# Given information:
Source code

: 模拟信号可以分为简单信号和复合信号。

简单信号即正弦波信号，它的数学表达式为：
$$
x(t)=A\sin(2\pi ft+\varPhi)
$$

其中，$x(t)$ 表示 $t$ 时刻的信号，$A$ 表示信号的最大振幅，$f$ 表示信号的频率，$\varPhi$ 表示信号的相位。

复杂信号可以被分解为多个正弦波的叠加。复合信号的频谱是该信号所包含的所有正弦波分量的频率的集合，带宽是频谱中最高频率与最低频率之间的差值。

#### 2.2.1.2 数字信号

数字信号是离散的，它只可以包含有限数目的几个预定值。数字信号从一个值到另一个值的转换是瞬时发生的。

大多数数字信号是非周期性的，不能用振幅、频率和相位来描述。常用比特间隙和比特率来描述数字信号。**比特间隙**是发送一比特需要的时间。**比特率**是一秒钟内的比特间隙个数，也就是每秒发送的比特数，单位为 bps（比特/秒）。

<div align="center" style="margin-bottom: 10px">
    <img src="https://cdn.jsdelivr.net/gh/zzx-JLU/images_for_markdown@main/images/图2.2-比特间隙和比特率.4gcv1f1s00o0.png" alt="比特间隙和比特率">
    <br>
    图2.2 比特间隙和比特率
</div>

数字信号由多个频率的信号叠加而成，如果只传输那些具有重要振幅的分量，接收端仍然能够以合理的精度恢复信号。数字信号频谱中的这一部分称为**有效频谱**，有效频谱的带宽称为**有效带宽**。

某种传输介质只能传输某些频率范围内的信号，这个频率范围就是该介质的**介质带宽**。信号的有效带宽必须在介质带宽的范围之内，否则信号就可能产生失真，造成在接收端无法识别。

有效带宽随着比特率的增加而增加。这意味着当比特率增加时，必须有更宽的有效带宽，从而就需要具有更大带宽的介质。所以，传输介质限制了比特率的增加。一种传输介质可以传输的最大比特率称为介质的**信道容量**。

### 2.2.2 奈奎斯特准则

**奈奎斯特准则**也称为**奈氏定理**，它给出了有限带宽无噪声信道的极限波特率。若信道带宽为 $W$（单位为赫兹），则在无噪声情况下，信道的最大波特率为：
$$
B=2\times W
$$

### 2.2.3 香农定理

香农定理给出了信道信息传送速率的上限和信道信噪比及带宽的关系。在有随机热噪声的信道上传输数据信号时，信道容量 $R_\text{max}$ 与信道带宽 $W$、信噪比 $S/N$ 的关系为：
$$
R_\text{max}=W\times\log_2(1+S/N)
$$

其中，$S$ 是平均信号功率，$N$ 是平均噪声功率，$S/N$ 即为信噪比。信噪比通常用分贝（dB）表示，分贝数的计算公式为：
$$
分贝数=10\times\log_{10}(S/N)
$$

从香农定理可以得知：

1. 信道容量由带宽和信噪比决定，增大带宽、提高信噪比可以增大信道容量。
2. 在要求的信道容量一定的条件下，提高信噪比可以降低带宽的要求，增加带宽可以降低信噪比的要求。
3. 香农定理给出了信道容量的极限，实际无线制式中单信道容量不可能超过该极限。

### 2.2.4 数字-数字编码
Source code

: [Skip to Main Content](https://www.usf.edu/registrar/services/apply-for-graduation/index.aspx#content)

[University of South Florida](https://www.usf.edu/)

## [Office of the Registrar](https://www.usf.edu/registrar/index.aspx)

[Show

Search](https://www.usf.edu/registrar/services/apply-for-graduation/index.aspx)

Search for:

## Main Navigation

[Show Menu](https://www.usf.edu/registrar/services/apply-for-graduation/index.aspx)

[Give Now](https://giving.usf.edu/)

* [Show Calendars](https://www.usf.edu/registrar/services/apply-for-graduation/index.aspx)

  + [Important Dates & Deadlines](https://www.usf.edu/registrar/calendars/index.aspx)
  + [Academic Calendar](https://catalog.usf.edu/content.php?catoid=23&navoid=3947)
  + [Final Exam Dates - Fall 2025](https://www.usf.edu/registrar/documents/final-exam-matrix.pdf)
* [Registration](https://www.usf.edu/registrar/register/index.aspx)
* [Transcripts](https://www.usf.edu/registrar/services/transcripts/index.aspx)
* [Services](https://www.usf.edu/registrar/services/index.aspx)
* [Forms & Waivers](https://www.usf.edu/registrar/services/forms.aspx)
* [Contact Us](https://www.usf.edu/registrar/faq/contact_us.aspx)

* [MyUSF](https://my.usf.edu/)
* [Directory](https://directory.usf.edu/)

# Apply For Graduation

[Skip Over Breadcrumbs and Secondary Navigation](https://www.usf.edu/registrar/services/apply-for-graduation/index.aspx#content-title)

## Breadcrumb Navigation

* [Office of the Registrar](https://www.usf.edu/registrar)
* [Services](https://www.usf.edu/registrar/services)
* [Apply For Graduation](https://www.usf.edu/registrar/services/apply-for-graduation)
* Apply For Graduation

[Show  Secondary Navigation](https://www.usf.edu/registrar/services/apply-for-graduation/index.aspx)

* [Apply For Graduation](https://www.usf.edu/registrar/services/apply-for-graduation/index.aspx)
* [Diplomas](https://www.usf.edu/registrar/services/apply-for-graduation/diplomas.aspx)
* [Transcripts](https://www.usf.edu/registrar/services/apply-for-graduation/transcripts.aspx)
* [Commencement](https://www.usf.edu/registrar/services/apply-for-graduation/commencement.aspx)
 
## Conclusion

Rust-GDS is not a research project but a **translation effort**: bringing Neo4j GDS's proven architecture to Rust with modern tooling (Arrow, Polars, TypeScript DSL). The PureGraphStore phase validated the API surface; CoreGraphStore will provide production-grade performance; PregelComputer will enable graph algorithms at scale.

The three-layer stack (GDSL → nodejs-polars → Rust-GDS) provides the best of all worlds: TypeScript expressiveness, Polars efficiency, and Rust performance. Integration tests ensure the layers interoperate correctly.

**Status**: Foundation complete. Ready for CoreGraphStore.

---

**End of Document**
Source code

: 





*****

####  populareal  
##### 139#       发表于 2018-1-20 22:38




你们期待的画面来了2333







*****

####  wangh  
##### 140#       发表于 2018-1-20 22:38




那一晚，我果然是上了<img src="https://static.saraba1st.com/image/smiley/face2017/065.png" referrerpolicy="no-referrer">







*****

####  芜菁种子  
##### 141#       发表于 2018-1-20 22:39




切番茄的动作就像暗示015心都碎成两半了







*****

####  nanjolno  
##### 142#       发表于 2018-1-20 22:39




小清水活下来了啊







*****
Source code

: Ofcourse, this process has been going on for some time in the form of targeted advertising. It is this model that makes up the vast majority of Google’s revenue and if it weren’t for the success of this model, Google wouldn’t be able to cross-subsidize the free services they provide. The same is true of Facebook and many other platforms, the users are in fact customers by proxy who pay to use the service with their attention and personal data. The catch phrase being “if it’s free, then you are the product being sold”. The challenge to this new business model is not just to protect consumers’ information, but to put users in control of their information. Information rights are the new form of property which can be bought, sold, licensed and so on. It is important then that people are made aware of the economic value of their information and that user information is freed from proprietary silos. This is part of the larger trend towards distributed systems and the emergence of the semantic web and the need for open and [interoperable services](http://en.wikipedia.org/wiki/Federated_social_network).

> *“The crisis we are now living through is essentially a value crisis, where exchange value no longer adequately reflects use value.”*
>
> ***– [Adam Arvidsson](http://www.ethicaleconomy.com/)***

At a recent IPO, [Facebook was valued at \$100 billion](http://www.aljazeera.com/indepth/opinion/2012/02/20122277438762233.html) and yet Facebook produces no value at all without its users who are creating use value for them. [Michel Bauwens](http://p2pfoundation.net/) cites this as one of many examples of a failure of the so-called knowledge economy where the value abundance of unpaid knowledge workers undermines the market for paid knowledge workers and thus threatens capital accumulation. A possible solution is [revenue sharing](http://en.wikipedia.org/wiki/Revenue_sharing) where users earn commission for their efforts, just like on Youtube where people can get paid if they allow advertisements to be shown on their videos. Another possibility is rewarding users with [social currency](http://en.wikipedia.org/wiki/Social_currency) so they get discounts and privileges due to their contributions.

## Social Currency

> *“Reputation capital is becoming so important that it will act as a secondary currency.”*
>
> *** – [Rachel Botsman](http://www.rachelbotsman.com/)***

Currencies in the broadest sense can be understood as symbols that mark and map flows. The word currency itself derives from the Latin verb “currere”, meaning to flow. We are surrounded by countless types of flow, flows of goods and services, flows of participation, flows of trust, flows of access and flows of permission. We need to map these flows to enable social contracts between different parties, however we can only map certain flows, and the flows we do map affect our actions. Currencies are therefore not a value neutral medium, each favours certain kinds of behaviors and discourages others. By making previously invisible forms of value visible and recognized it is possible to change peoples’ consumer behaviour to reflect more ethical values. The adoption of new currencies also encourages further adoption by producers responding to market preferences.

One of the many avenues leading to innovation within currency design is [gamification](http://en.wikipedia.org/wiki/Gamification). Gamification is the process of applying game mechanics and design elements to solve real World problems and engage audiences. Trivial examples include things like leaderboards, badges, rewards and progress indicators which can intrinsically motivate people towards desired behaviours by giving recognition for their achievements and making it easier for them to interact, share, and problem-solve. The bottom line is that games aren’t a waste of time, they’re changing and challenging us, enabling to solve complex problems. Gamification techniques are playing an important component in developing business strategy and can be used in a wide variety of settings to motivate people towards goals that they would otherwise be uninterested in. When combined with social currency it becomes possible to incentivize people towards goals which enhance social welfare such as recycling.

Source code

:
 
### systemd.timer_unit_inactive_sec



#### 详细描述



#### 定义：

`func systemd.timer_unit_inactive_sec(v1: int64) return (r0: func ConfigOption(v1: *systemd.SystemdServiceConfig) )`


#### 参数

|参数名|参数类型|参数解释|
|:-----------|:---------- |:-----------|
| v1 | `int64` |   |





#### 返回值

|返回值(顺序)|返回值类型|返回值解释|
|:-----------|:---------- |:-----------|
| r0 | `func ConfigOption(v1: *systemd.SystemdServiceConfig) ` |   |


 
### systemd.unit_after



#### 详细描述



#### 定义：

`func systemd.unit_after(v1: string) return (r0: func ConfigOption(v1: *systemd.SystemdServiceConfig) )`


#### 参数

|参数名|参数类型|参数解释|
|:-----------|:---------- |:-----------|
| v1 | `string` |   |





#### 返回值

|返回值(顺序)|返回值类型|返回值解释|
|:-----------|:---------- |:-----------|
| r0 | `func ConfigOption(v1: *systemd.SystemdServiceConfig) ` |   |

# What is being asked:
The response must consist solely of the number of lines in the listing above that contain "them".

# Exercise response:
2